- _PAGE EXTRACT_:
--- Begin ---

You're reading: Putin: Asia can count on Russia for energy supply

VLADIVOSTOK, Russia — President Vladimir Putin promised Asia and Pacific leaders meeting in the seaport of Vladivostok on Friday that they could count on Russia to be a reliable energy supplier and provide a bridge to Europe that can help revitalize regional trade.

Russia is boosting its exports of oil and gas to Asia after years of focusing almost entirely on supplying Europe. Moscow
also has ambitious plans to develop its railroads, roads, seaports and
airports in the east of the country with the aim of providing a reliable
transportation link between Asia and Europe.

“The first and main thing we’re going to do is develop transport infrastructure,” Putin told regional business leaders.

He played up Russia’s common economic space with neighbors Kazakhstan and Belarus as opening “a direct route to Europe for business in the Pacific region.”

Faltering
vital signs in China and elsewhere make pushing ahead with more and
freer trade an urgent priority for the 21-member Asia-Pacific Economic
Cooperation forum, whose leaders are gathered in the Russian Far East port of Vladivostok for their annual summit.

APEC
aims to foster growth by dismantling barriers and bottlenecks that slow
trade and business, while nurturing closer economic ties.

Given
its status as an organization governed by consensus, APEC is not known
for major policy breakthroughs. Election-year politics and territorial
spats make this year particularly challenging.

From the Kuril
islands to the northeast of Vladivostok all the way to the Spratlys in
the South China Sea, various neighbors are squabbling over territories
at a time when they most need to be focused on promoting growth.

South Korea is feuding with Japan, Japan with China and Russia,
China with many of its Southeast Asian neighbors. With elections due
soon in South Korea and Japan, and a once-in-a-decade change in the
Communist Party leadership pending in China, lame-duck leaders facing
nationalist pressures at home have little room for amicably resolving
the disputes.

“It’s bad luck that it happens just before all these
transitions. Everybody is looking around and saying, ‘these people
won’t be at the table in three months,'” said William Overholt, an Asia
expert at Harvard University’s Kennedy School of Government.

The
sharp decline in growth in trade this year — from 12 percent in December
to 4.6 percent in May — underscores the importance of pushing ahead
with trade initiatives, the APEC Policy Support Unit, an independent
data analysis and research unit, said in a report issued Friday.

As hosts, Russian
leaders are showcasing their country’s recent entry into the
rules-setting World Trade Organization — a key step in traditionally
Europe-centric Moscow’s effort to build trade and investment ties with its neighbors in the Far East.

“What I’d expect from the meeting is Russia
trying to show itself to be a global power, and certainly my view and
that of many others is that is not true anymore,” said Xenia Dormandy,
an expert at the London-based think-tank Chatham House.

--- End ---

- _GIVEN DATA_:
--- Begin ---

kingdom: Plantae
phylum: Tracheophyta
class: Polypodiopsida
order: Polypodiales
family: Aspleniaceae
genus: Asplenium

--- End ---

- _EXERCISE REQUIREMENTS_:
Repeat everything from "He played up" down to "their annual summit." in the Vladivostok summit article above, word for word.

- _EXERCISE ANSWER_:
He played up Russia’s common economic space with neighbors Kazakhstan and Belarus as opening “a direct route to Europe for business in the Pacific region.”

Faltering
vital signs in China and elsewhere make pushing ahead with more and
freer trade an urgent priority for the 21-member Asia-Pacific Economic
Cooperation forum, whose leaders are gathered in the Russian Far East port of Vladivostok for their annual summit.